Lego, ergo sum - Ein Versuch über die Bedingungen des Lesens
Ein Essay von Ulrich Karger

Erstveröffentlichung: OPUS Nr. 07 für Mai/Juni 2008; Saarländisches Kulturmagazin



Sie lesen. Ich lese. Wir alle lesen - mehr oder weniger.
Mit genügend Abstand betrachtet, lässt sich für die Kultur des Lesens oder für das Lesen als Ingredienz menschlicher Kultur eine Dreiteilung ausmachen, wie sie ähnlich der Politikwissenschaftler und Philosoph Otto Kallscheuer in seiner "Wissenschaft über den lieben Gott" zwischen Gläubigen, Ungläubigen und Nichtgläubigen trifft. In seiner erhellenden Tour d'Horizon wird unter anderem als Tatsache benannt, dass die Ungläubigen nicht alle gleich ungläubig, sondern sich in der Regel, und zuweilen durchaus mit "Kierkegaardschem Ernst", von der sie jeweils umgebenden Religionskultur abwenden. Das hebe sie auch explizit von der dritten Gruppe ab, nämlich jener immer stärker anwachsenden "Masse der gleichgültig Nichtgläubigen", die in ihrer Ignoranz geradezu "universell" sei. Sie würde die Frage nach Gott nicht mehr als drängend verstehen, sich von ihr in ihrem Innersten gar nicht mehr berühren lassen. Soweit Professor Dr. Kallscheuer.
(Siehe hierzu auch meine Rezension in der Büchernachlese).

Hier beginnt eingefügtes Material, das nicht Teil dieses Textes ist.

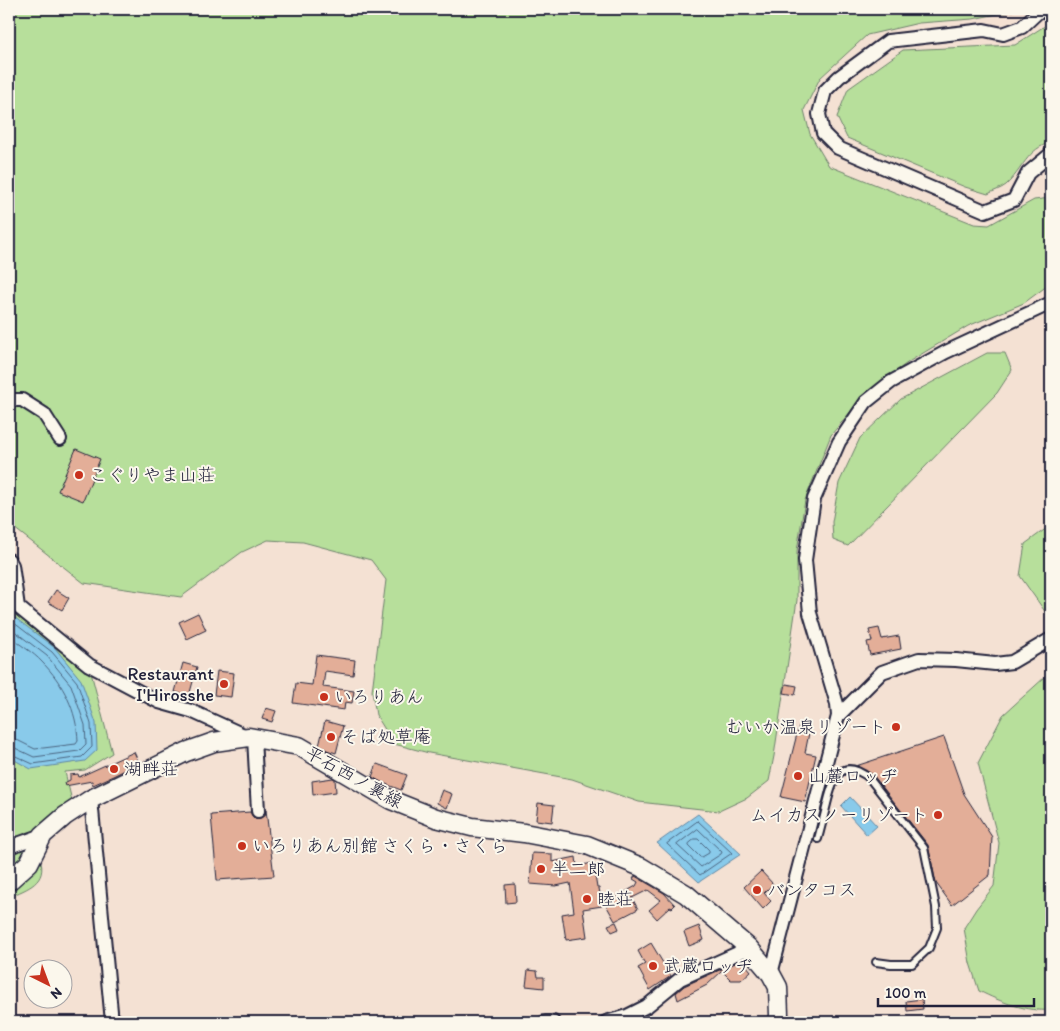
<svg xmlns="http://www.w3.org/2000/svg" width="1060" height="1031" font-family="Itim,'Klee One',sans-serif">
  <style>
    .green { fill: #b7df9b; stroke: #6c806b }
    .water { fill: #89caea; stroke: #6087a4 }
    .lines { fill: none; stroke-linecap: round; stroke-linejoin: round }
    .shore { stroke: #4b6581; stroke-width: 1 }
    .building { fill: #e3ae98; stroke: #22223b }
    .lane-casing { stroke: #22223b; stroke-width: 10 }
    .street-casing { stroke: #22223b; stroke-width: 16 }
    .secondary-casing { stroke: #22223b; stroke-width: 21 }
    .lane { stroke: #fbf7ec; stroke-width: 6 }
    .street { stroke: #fbf7ec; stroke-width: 12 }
    .secondary { stroke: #fbf7ec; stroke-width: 18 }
    .poi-dot { fill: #c8321e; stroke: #fbf7ec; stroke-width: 2 }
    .labels { text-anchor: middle; stroke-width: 4; stroke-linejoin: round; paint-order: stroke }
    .poi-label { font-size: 18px; fill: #22223b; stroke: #fbf7ec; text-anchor: start }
    .street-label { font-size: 18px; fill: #22223b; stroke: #fbf7ec }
  </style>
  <rect width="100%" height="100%" fill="#f4e1d3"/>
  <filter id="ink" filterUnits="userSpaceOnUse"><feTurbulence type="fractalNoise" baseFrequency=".02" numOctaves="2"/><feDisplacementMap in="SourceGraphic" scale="10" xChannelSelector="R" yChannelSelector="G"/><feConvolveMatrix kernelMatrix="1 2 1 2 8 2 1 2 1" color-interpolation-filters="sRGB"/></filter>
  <g filter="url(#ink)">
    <g class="green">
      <polygon points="9,9 1021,9 973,19 919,23 867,35 820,78 804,110 810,134 829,166 974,224 989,225 1034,200 1051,198 1051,283 1024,303 968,326 910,361 866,393 831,435 805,500 797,551 797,600 774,756 769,781 747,798 719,811 639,802 572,779 429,753 394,744 376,715 372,691 386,580 371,560 303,542 268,540 242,552 181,597 84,583 9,524"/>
      <path d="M1051 24V143C1028 147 1022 171 1006 185 1001 189 993 191 988 194L965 187 847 138 837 117 848 89 903 50 1015 45 1043 27Z"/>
      <polygon points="987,353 1005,353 1012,370 997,393 848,546 833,540 832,522 839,483 860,438 901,399"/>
      <polygon points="1051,525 1051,620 1020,576 1025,544"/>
      <polygon points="9,560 18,607 89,665 112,753 85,770 65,772 72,801 65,816 9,847"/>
      <path d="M1051 667V1010C1026 1012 1001 1002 979 991L970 963 964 928 976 909 994 886 999 843 978 763 1003 715 1045 677Z"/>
      <path d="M25 849 40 858C48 883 28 888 9 897V853Z"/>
    </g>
    <g class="water">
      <polygon points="9,606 10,614 55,648 81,680 96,723 97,750 85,761 31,769 9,757"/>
      <polygon points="850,797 877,826 867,835 841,806"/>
      <polygon points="698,814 741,854 699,882 657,843"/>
    </g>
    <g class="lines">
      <g class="shore">
        <polyline points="9,619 52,652 77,682 91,724 92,747 82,757 33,764 9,753"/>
        <polyline points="9,627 47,656 71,685 85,725 86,744 79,751 34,757 15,748 9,747"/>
        <path d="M9 636C20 645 33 652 42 662 63 683 77 711 78 741L76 744 35 749 17 740 9 739"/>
        <polygon points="698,821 732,853 700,875 667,844"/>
        <polygon points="698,829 722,852 721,854 701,867 677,845"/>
        <polygon points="695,839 698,839 709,850 709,853 702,857 700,857 689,846 689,844"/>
      </g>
    </g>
    <g class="building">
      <polygon points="76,449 100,459 83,501 58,491"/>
      <polygon points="56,590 69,598 62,610 48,602"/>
      <polygon points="198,613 206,630 187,639 179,622"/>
      <polygon points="879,628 882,639 899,636 901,649 870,655 867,642 872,641 869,630"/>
      <polygon points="316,655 355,660 353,675 325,671 323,687 354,691 352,703 345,702 344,710 293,703 296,683 312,685"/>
      <polygon points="183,663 197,667 189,696 175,692"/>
      <polygon points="217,671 234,673 231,697 214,695"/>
      <polygon points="786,684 797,686 795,695 784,693"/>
      <polygon points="266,708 276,711 272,722 262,719"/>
      <polygon points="325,721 343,726 336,753 327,750 319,746"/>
      <polygon points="799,726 810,728 805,753 816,755 805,802 781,797"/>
      <polygon points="944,737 964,794 992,837 990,875 952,905 936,883 928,845 873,775 856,766"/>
      <polygon points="134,752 139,763 113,776 93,785 92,781 65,786 64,783 70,780 70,775 78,774 79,777"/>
      <polygon points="377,764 407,775 401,790 383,783 372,777"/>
      <polygon points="333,778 335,779 336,792 313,795 312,781"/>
      <polygon points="442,790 452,794 447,808 437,803"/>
      <polygon points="538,803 554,805 552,822 536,820"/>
      <polygon points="266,810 274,876 217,880 211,815 250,812 254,818 259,819 265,815"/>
      <polygon points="532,853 552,854 552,862 576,857 577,866 593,863 597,888 599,888 602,906 583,909 587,937 566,940 562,914 574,912 570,883 556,886 530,884"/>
      <polygon points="761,871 773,884 764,893 771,901 763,909 744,887"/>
      <polygon points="635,876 664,893 675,905 672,908 670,907 657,919 649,910 661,900 648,890 632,898 638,909 615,921 605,903 636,886 638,882 633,879"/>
      <polygon points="515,884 516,902 506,903 505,885"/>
      <polygon points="616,922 619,929 612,932 608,925"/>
      <polygon points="699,926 704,940 689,946 684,932"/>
      <polygon points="651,943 671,976 650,990 638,968 645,964 638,951"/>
      <polygon points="742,960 751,971 741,980 731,980 722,971 707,985 678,1000 676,993 684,986"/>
      <polygon points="528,970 537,971 538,977 544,977 544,988 526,986"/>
      <polygon points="922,999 923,1009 907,1011 906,1001"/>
    </g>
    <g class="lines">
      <defs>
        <path id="lane" d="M818 839C821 828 824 816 827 804 833 779 840 756 869 778L924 848 936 907 937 928 929 948 912 964H891L876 962"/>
        <g id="street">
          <polyline points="1049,9 1038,12 1022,27 1003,34 984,30 888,41 839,77 825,91 819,114 823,133 838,148 985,211 1014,200 1028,173 1051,154"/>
          <polyline points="9,400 22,400 44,414 60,439"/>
          <polyline points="9,560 12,565 18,607 89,665 159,702 191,711 248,737"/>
          <polyline points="838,716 882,672 919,659 956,660 995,664 1012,662 1051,639"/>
          <polyline points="254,738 258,811"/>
          <polyline points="91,799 112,1022"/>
          <polyline points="9,847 43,835"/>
          <polyline points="771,974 838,716 837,704 810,613 805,560 814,499 839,442 866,402 891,382 946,352 1051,303"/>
          <polyline points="545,1022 553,1022"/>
          <polyline points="606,1022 627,1016 647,1006 680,979 749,948"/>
        </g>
        <polyline id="secondary" points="9,881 29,863 43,835 65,816 91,799 186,752 214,742 249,737 299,746 391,800 436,818 472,827 524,833 587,845 641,867 686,894 749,948 771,974 778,987 779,1015 778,1022"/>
      </defs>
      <use href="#lane" class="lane-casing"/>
      <use href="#street" class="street-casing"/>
      <use href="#secondary" class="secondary-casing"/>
      <use href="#lane" class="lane"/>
      <use href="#street" class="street"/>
      <use href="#secondary" class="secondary"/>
    </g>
  </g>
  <g class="poi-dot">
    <circle cx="79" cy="475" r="5"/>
    <circle cx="224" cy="684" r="5"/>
    <circle cx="324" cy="697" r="5"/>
    <circle cx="896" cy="727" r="5"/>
    <circle cx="331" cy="737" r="5"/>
    <circle cx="114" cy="769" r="5"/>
    <circle cx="798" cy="776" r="5"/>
    <circle cx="938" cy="815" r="5"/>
    <circle cx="242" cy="846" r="5"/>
    <circle cx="541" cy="869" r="5"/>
    <circle cx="757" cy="890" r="5"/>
    <circle cx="587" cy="899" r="5"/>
    <circle cx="653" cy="966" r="5"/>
  </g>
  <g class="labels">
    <g class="poi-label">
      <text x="89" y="481">こぐりやま山荘</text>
      <text x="214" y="680" text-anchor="end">Restaurant<tspan x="214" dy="21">I'Hirosshe</tspan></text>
      <text x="334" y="703">いろりあん</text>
      <text x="886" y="733" text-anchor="end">むいか温泉リゾート</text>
      <text x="341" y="743">そば処草庵</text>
      <text x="124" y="775">湖畔荘</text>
      <text x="808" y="782">山麓ロッヂ</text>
      <text x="928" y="821" text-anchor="end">ムイカスノーリゾート</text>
      <text x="252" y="852">いろりあん別館 さくら・さくら</text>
      <text x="551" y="875">半二郎</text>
      <text x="767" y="896">バンタコス</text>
      <text x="597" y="905">睦荘</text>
      <text x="663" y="972">武蔵ロッヂ</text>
    </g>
    <g class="street-label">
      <text transform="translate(354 777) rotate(29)" y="6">平石西ノ裏線</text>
    </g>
  </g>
  <rect width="1060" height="1031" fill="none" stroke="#fbf7ec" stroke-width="30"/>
  <rect x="15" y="15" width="1030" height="1001" fill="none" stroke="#22223b" stroke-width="2" filter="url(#ink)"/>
  <g transform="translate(48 984) rotate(138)"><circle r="24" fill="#fbf7ec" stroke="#a4a2a5"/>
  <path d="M0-4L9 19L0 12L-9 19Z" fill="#c8321e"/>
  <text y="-8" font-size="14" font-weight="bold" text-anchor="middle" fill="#22223b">N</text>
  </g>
  <path d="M878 998v8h156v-8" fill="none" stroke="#22223b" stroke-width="2.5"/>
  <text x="885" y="998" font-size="15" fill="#22223b" stroke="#fbf7ec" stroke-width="4" paint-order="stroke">100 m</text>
</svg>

Keineswegs nur, weil in unseren Breiten die "Schriftreligionen" dominieren, welche sich auf die ihnen "heiligen" Bücher Thora, Bibel und Koran beziehen, scheint mir eine Analogie dieser dreiteiligen Zuordnung für das Lesen augenfällig. Danach entsprächen den "Gläubigen" alle Anhänger des auf Papier Gedruckten, die sich wiederum unter anderem in die "Konfessionen" bzw. die Unterabteilungen von bibliomanen Erstausgabensammlern, vorbestellende Hardcoverianer, sparsame Paperback- und Taschenbuchkonsumenten, reine Bibliothekennutzer, Flohmarktstöberer, zelotenhafte Raubdruckaufkäufer und auf regionale Anzeigen und Meldungen sich beschränkende Zeitungsleser* sortieren ließen.
Den "Ungläubigen" wiederum wären jene Anhänger zuzuordnen, die dem Papier völlig entsagen und sich Informationen und Unterhaltung ausschließlich über andere Medien einverleiben - zum Beispiel als virtuell im Internet verbreitete Texte oder auf sonst wie konservierten Medien, die entweder nur die Gehörgänge oder in bewegten Bildern zudem die Augen ansprechen.
Und "Nichtleser"? Gibt es so gut wie gar nicht - ebenso wenig wie die durchweg "Nichtgläubigen". Es hieße der seitens Kallscheuer den "Nichtgläubigen" attestierten "universellen Ignoranz" selber nachzugeben, würde das Glauben nur auf ein Fragen nach Gott verengt. Etwas zu glauben impliziert ja keineswegs nur eine religiös spirituelle Dimension, sondern meint eine gedankliche Bewegung, die auf vergangene und gegenwärtige Erfahrungen beruhend in ein wie auch immer weit entferntes Morgen zielt. Diese gedankliche, durchaus auch Emotionen gespeiste Bewegung mag zuweilen kaum noch messbar sein, doch völlig auszunehmen davon wüsste ich höchstens Menschen, die ohnmächtig, unter Narkose oder tot sind. Und das allein wäre auch die Einschränkung, die meines Erachtens zum "Nichtlesertum" führen kann. Denn etwas zu lesen meint ja keineswegs nur das Lesen von Buchstaben.
*(Mit der Bitte um Verständnis, wenn hier der besseren Lesbarkeit wegen nicht immer dezidiert zwischen "Leser" und "Leserin" bzw. "Leserinnen" unterschieden wird.)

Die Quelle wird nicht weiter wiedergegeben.